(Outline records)
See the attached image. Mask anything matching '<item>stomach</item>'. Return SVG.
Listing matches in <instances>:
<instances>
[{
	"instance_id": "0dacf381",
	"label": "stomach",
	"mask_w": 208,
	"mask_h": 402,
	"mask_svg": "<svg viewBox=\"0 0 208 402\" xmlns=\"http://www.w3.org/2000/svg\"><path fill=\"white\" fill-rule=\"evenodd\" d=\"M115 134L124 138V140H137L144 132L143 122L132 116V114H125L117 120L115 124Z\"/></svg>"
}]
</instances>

> [Goal]:
Rewrite the data above, swapping "Return SVG" for "Give the result as SVG" and changing nothing else.

> [Right answer]:
See the attached image. Mask anything matching '<item>stomach</item>'. Give the result as SVG.
Listing matches in <instances>:
<instances>
[{
	"instance_id": "0dacf381",
	"label": "stomach",
	"mask_w": 208,
	"mask_h": 402,
	"mask_svg": "<svg viewBox=\"0 0 208 402\" xmlns=\"http://www.w3.org/2000/svg\"><path fill=\"white\" fill-rule=\"evenodd\" d=\"M115 134L124 138V140H137L144 132L143 122L132 116V114H125L117 120L115 124Z\"/></svg>"
}]
</instances>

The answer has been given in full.